(Beginning of Document section)

Saturday, November 19, 2011

Jarhead Sounds Off

A tip o' the Brain to Grandpa Eddie via Facebook. Sergeant Vince Perritano USMC sounds off in court after being arrested at Qccupy Chicago:

“In June 2004 I swore an oath to support and defend the Constitution of the United States, and over the past ten years the integrity of that document has been severely compromised, and our civil liberties have been gradually repealed. I believe this is because the will of the American people has not been honestly reflected in our policy, and often because misinformation is spread to manipulate the people’s decision-making processes here in the United States. These problems are largely the effects of corporate abuses of American democracy.
...

“I know our domestic and foreign policies would be significantly different if the American people’s voices were legitimately listen to by our legislators and leaders, instead of being drowned out by corporate and multinational lobbyists with billions of dollars to ensure that laws are written laced with loopholes and politicians are elected who will listen to them first, instead of regularly overlooking human rights violations and apartheid, while in other cases strongly condemning them or even greatly exaggerating them in order to create justification for war while hiding the real reasons from the public.
...

(End of Document section)

## Required action a
Print everything in the listing from the line containing "What position from the right is T?" down to the last line of the listing, and leave the pictures out.

(Beginning of Records supplied)

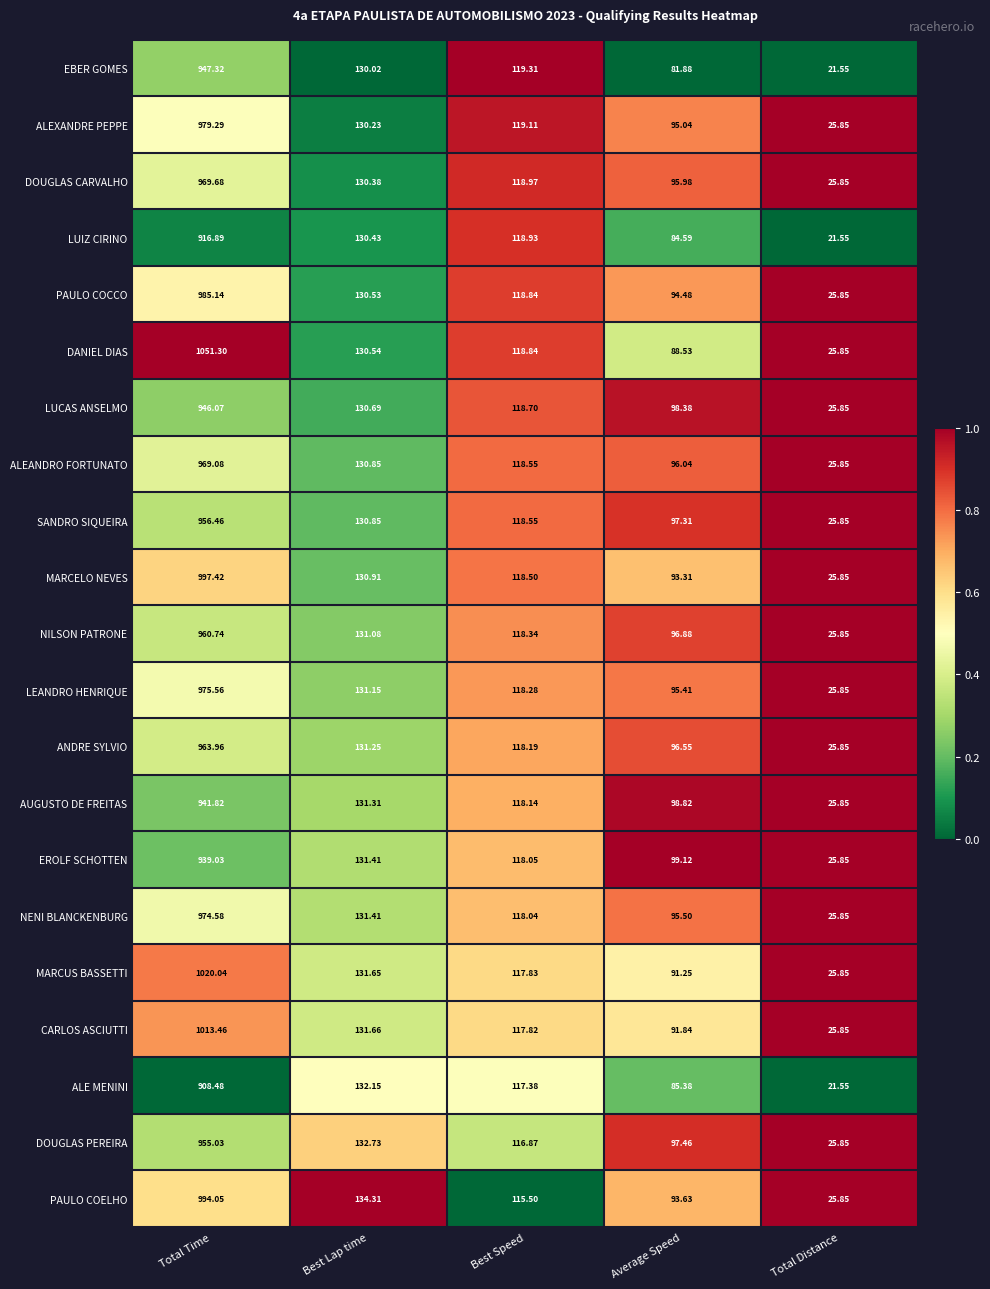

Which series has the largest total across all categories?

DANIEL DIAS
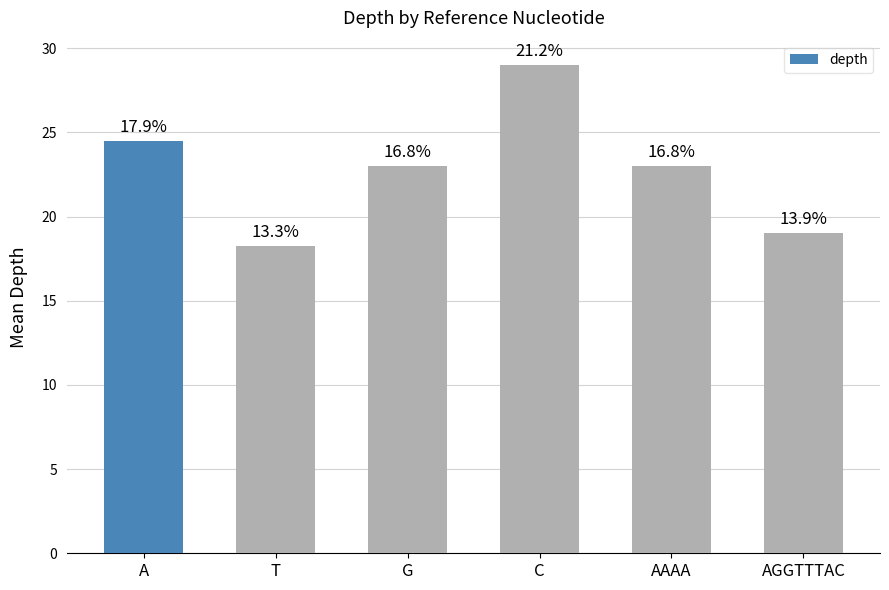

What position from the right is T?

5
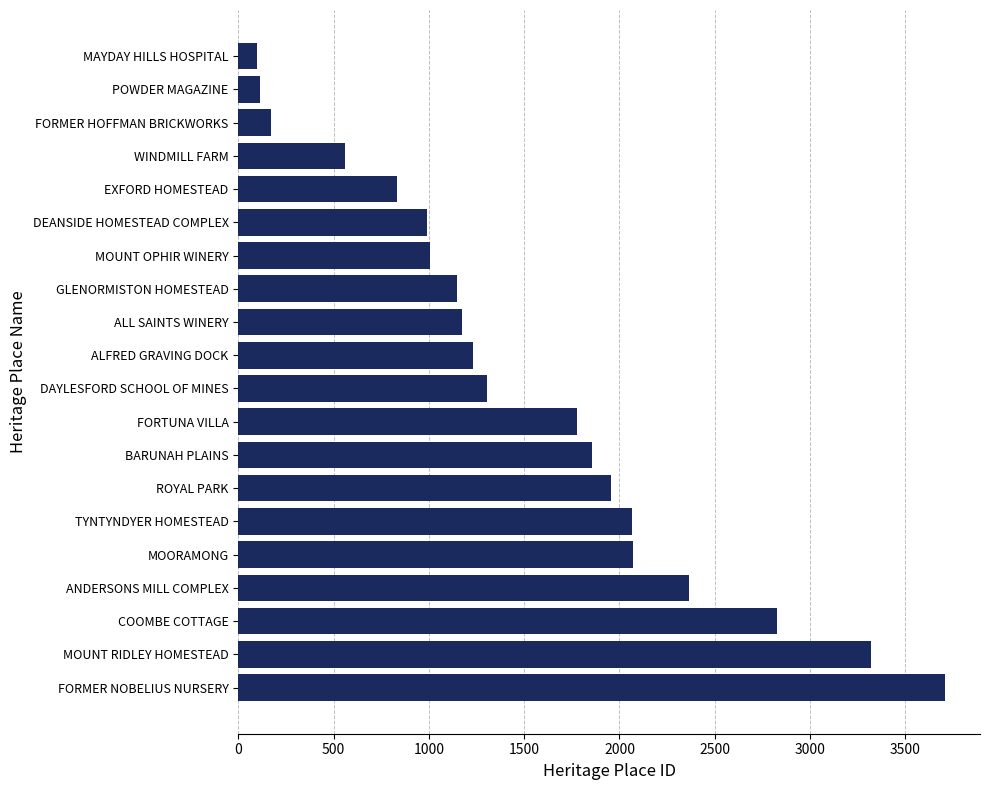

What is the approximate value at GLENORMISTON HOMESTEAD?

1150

(End of Records supplied)

## Required action b
Proceed with the post about the Marine sergeant's statement in court, picking up from where it stops.

## Response area a
What position from the right is T?

5

What is the approximate value at GLENORMISTON HOMESTEAD?

1150

## Response area b
“I see the threats this country and the world are facing as an emergency because the form of fascist or corporate rule of the future would probably be much different than the well-known examples from history, but comparable, equal to, or possibly even greater in its scope and capacity for brutality. We have high ideals and values as a nation to be our clear markers to ensuring a free world. Our values and ideals are not obstacles to be gone around in times of crisis, but when they are treated as such, it has the effect of making us a nation we are not. The emergency situation the country and the world finds ourselves in is being addressed by millions of people around the world, in thousands of cities with the tactic of peaceably assembling around the clock in protest and with democratic action for change, and the right of U.S. Citizens to peaceably assemble is a right I am proud to say I defended, along with the rest of the Constitution, and one I will continue to defend.

I left him this:

Well said, Sergeant. I took the same oath you did to defend this country and The Constitution from all enemies, foreign and DOMESTIC. Like you, I never un-took that oath either and will carry it out until the day I die.

Gordon
Former Corporal, USMC, 1963-'66
3rdBn., 8thMarines

Apropos of nothing at all, I reported for active duty 48 years ago today. Sometimes I feel like I'm still on it.

5 comments:

Jim_Pickering said...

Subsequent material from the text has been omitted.